Adrenaline-seeking in Surrey (and beyond) runs into an abrupt tonal shift a couple of years after the teens have found followers and limited social media fame, when one of their number is killed in a train accident unrelated to their daring feats. Rikke and Aiden capture their own spiral down and eventual climb back to something resembling normalcy through home footage and the occasional retrospective monologue. Their daring feats must be bigger, better, and bolder to escape their trauma – and finding that is impossible is a poignant beat in an otherwise frantic portrait of two lives. The thrills chased fit into today’s modern landscape, but the urges for adventure, fame, and further meaning are as old as time.
“Some responses to OFF THE RAILS will focus on the sometimes-fatal irresponsibility of these demonstrations, [but] this glimpse into Rikke and Aiden’s life does not glamorise their social reality; modern Britain has few opportunities for social advancement or betterment, and even less […] meaningful mental health support.”

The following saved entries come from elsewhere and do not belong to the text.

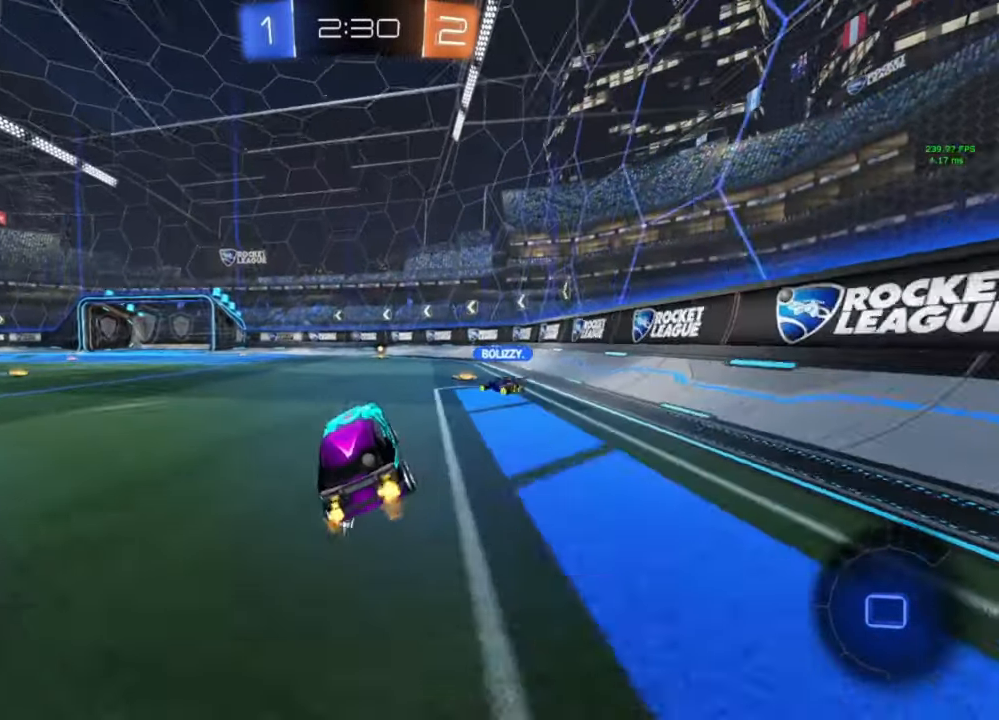
{"buttons": ["R2"], "left_stick": "center", "right_stick": "center", "events": [[233, "left_stick", "down-right"], [367, "A", "down"], [367, "left_stick", "center"], [433, "A", "up"]]}
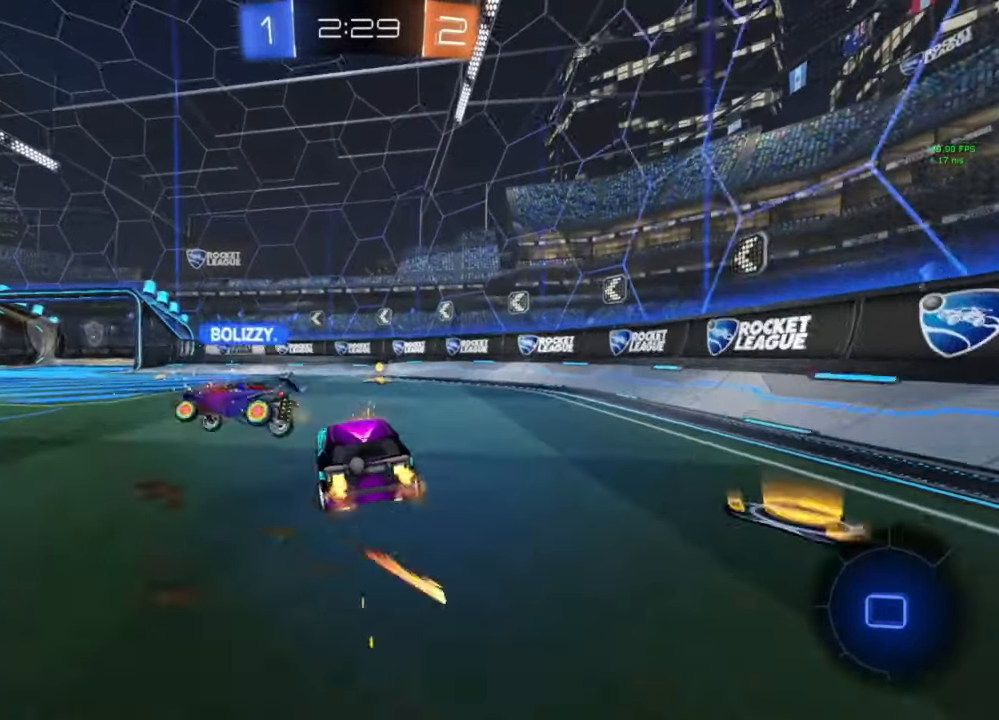
{"buttons": ["L1"], "left_stick": "up-right", "right_stick": "center", "events": [[233, "left_stick", "right"], [267, "R2", "up"], [300, "left_stick", "up-right"], [367, "L1", "down"], [400, "A", "down"], [500, "A", "up"]]}
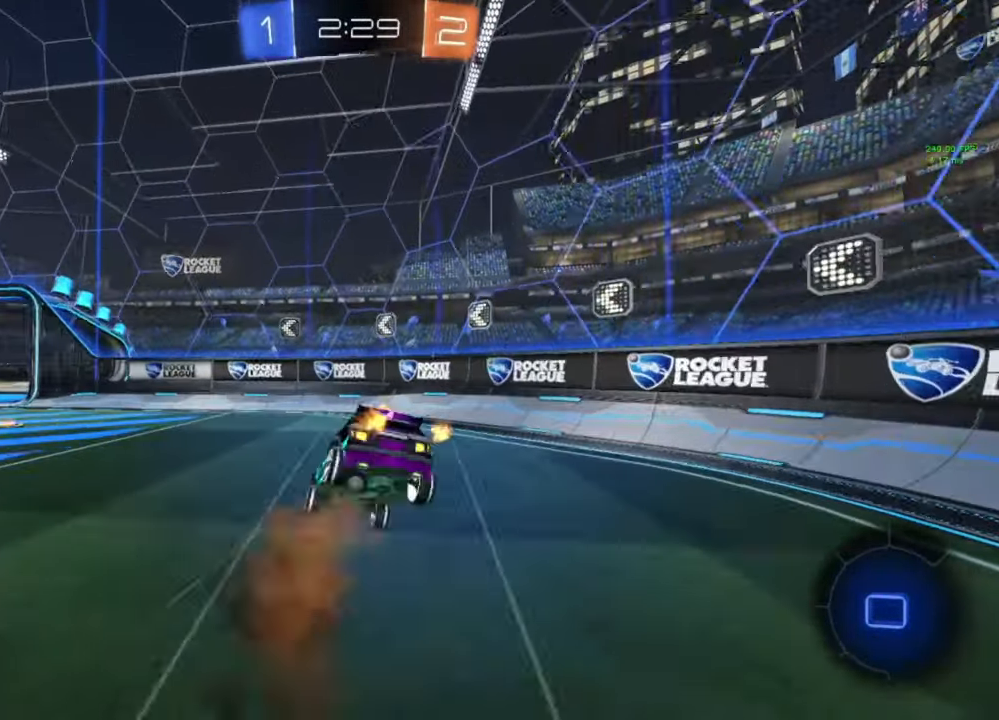
{"buttons": ["L1", "R2", "DPAD_UP"], "left_stick": "down-right", "right_stick": "center", "events": [[67, "Y", "down"], [67, "left_stick", "down"], [133, "Y", "up"], [167, "left_stick", "right"], [267, "left_stick", "down-right"], [333, "DPAD_DOWN", "down"], [333, "R2", "down"], [367, "DPAD_DOWN", "up"], [467, "DPAD_UP", "down"]]}
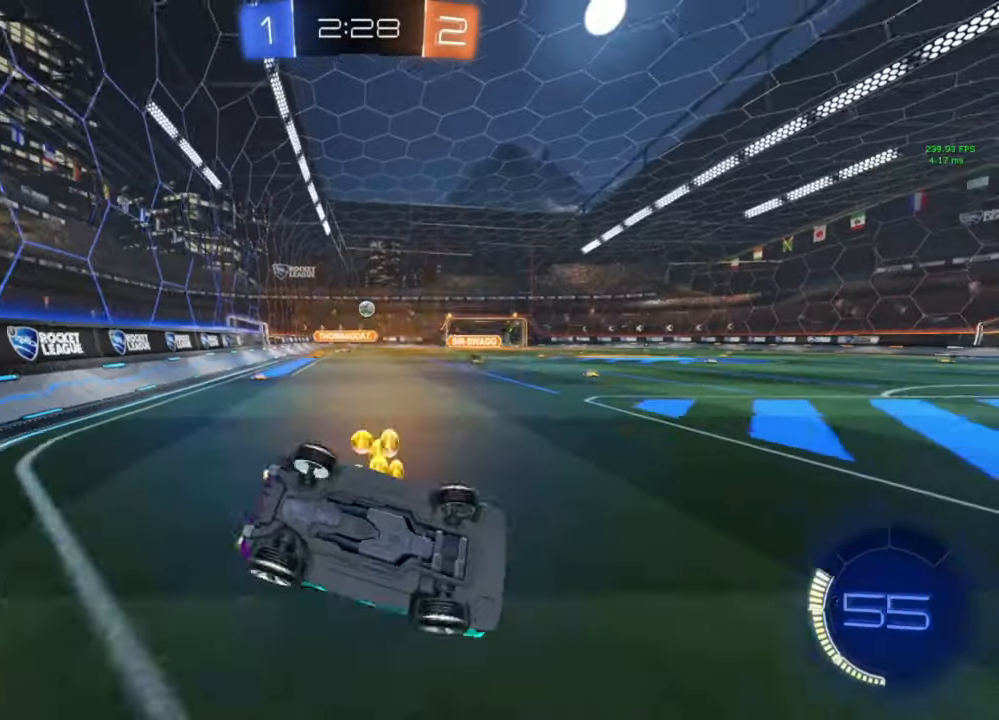
{"buttons": ["R2"], "left_stick": "left", "right_stick": "center", "events": [[67, "DPAD_UP", "up"], [67, "L1", "up"], [100, "left_stick", "left"], [233, "left_stick", "center"], [300, "left_stick", "left"]]}
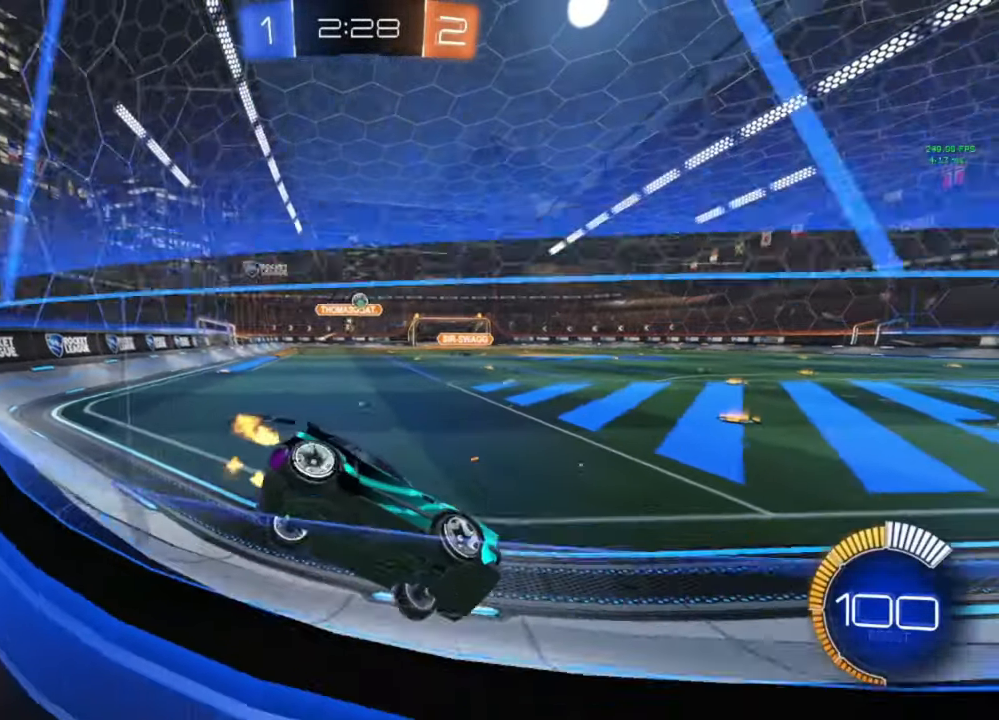
{"buttons": ["R2"], "left_stick": "right", "right_stick": "center", "events": [[233, "B", "down"], [267, "B", "up"], [300, "left_stick", "right"]]}
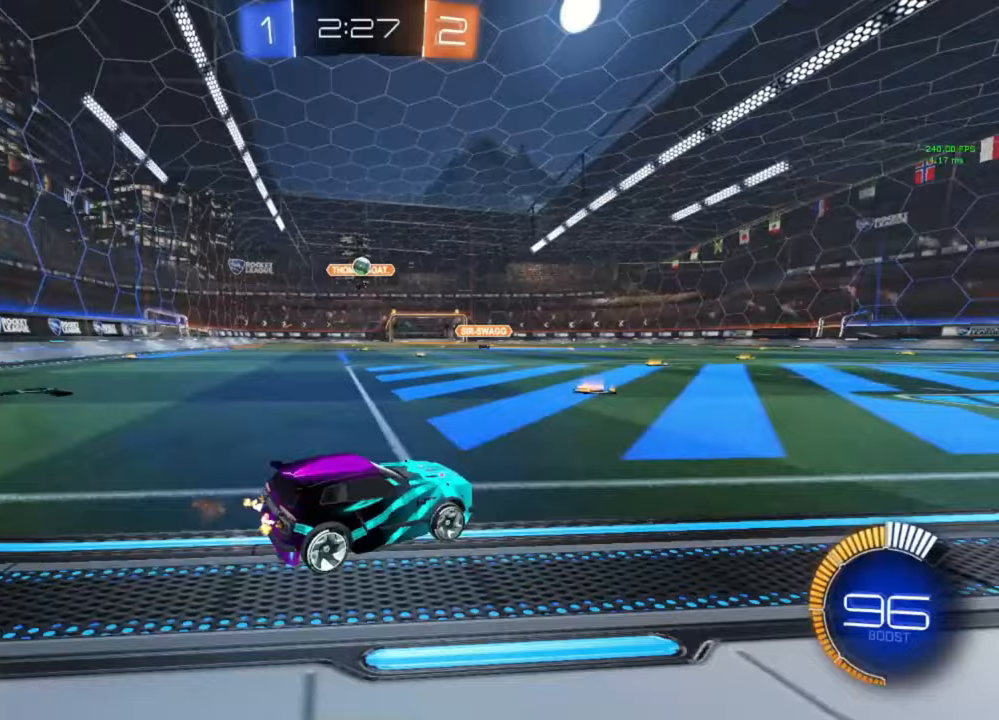
{"buttons": [], "left_stick": "left", "right_stick": "center", "events": [[167, "R2", "up"], [233, "left_stick", "center"], [300, "left_stick", "left"]]}
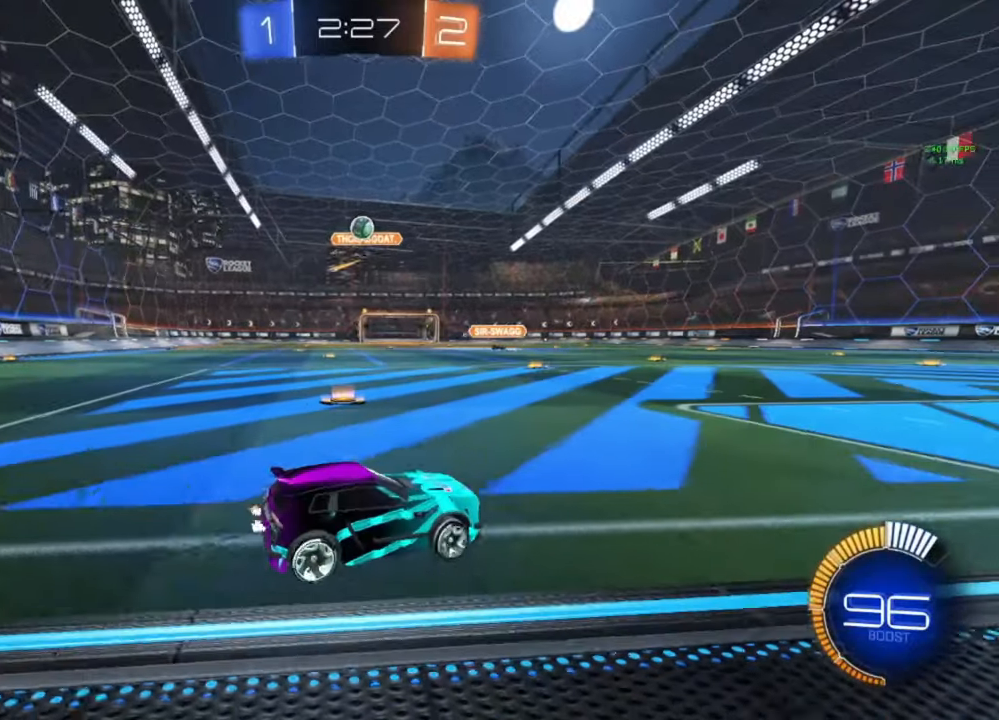
{"buttons": ["B", "R1"], "left_stick": "down-left", "right_stick": "center", "events": [[33, "B", "down"], [67, "A", "down"], [67, "left_stick", "down-left"], [167, "A", "up"], [167, "B", "up"], [167, "left_stick", "center"], [233, "A", "down"], [233, "B", "down"], [233, "left_stick", "down"], [333, "A", "up"], [333, "B", "up"], [367, "left_stick", "down-left"], [433, "B", "down"], [433, "R1", "down"]]}
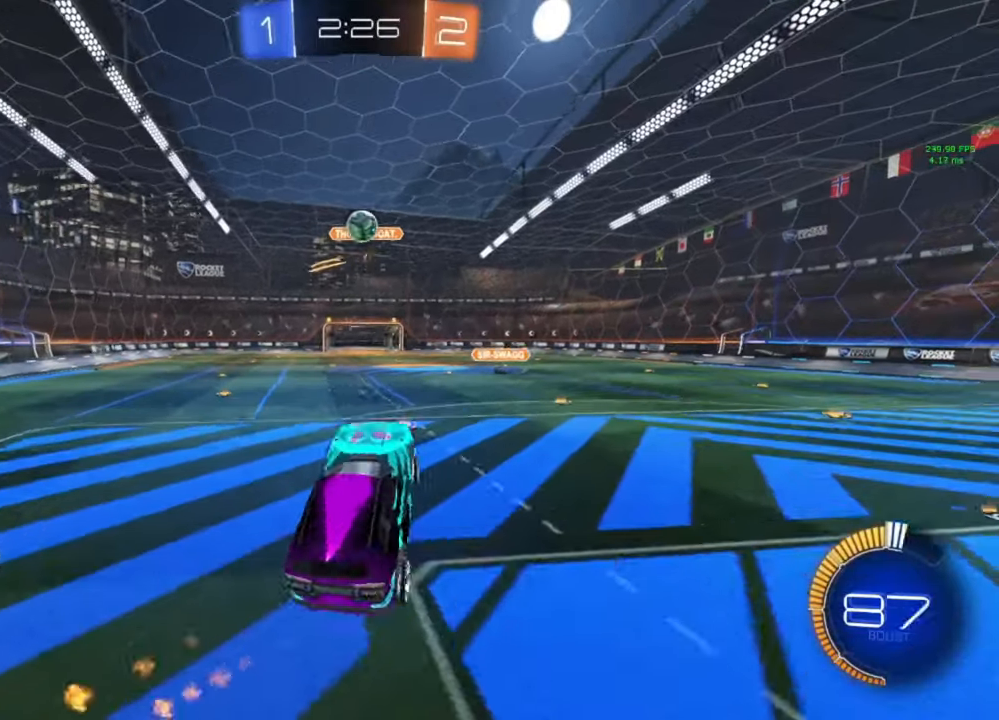
{"buttons": [], "left_stick": "center", "right_stick": "center", "events": [[100, "left_stick", "right"], [367, "B", "up"], [367, "left_stick", "center"], [433, "R1", "up"]]}
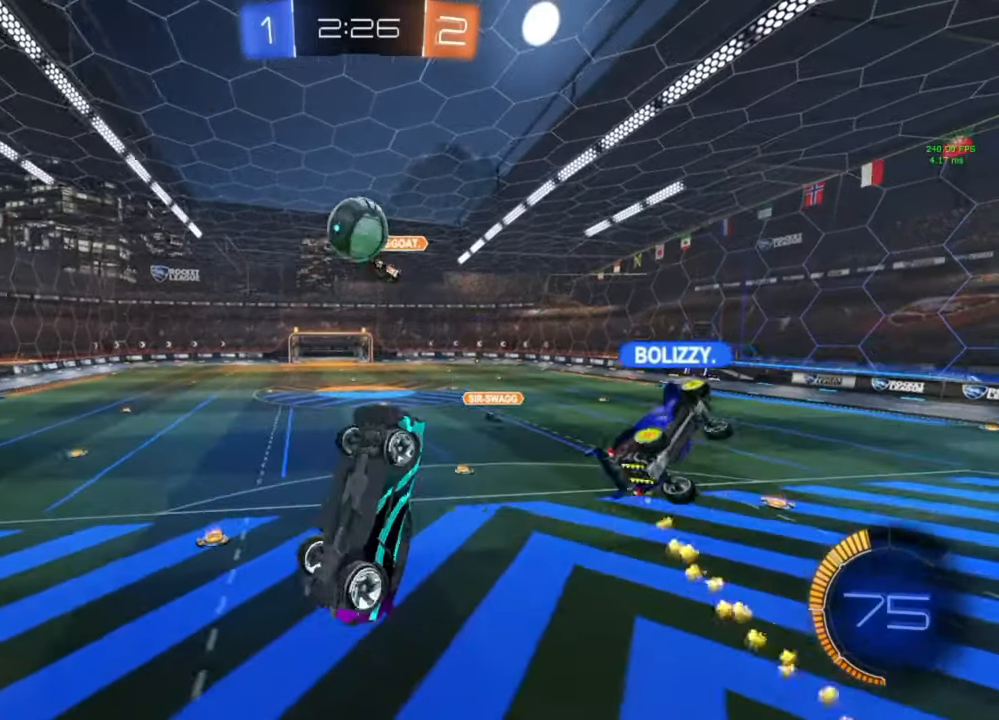
{"buttons": [], "left_stick": "center", "right_stick": "center", "events": [[67, "left_stick", "up"], [233, "left_stick", "center"]]}
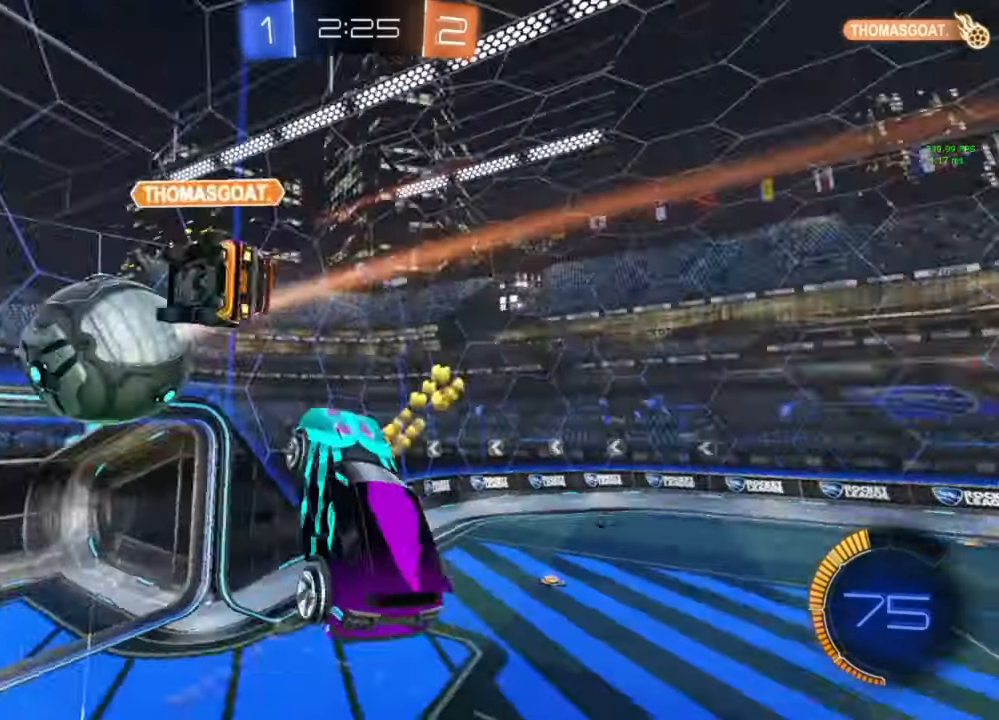
{"buttons": [], "left_stick": "center", "right_stick": "center", "events": []}
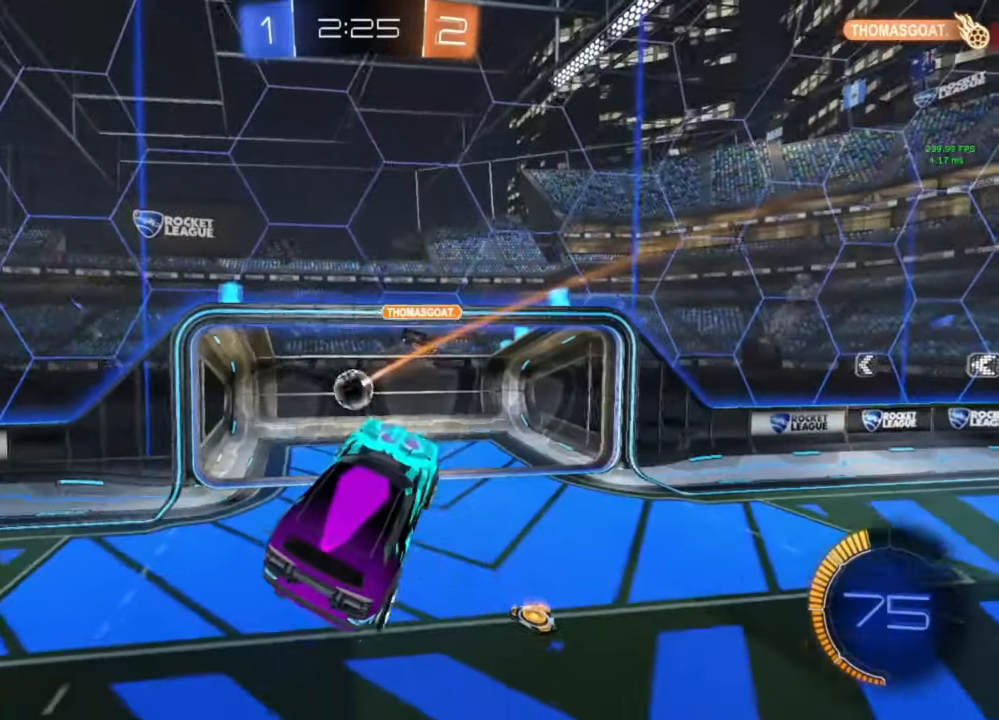
{"buttons": ["Y"], "left_stick": "center", "right_stick": "center"}
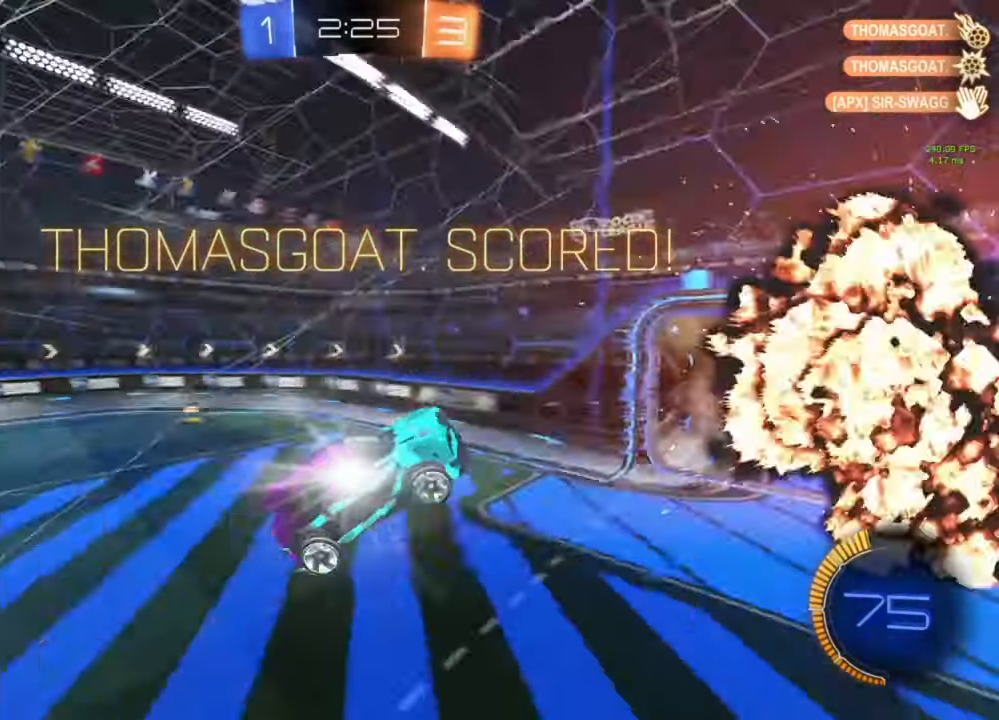
{"buttons": ["A", "B", "R1"], "left_stick": "down", "right_stick": "center", "events": [[33, "Y", "up"], [100, "left_stick", "right"], [300, "left_stick", "down-right"], [400, "A", "down"], [433, "B", "down"], [500, "R1", "down"], [500, "left_stick", "down"]]}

Some responses to OFF THE RAILS will focus on the sometimes-fatal irresponsibility of these demonstrations, which are captured in full alongside the adoring social media reactions they often elicit. But this glimpse into Rikke and Aiden’s life does not glamorise their social reality; modern Britain has few opportunities for social advancement or betterment, and even less for true, meaningful mental health support. While the spirit of adventure the young men bring to their self-challenges is admirable, the undercurrent of despair is hard to ignore. The documentary steers clear of moralising – letting the subjects speak for themselves throughout (for better and worse) – and there is no glamour here.
The biggest flaw is structural; this documentary is a mess. Director Peter Day and editor Rob Alexander admirably let Brewer and Knox lead the storytelling, in exchange for trust and a treasure trove of footage. This may have been the most trustworthy and responsible way to tell the story, leading to some delightfully candid revelations clearly uninhibited by any form of script. But letting two chaotic individuals narrate their own exploits creates many confused moments. Even though chronologies and subjects are not always kept straight, the energy carries the story forward.
OFF THE RAILS is a breathless narrative that may have benefited from reflection and structure, but the spark and spirit are captivating throughout. Stitched together from a personal archive, the film reflects its subjects’ heart and determination without seeking an easy path for their struggles.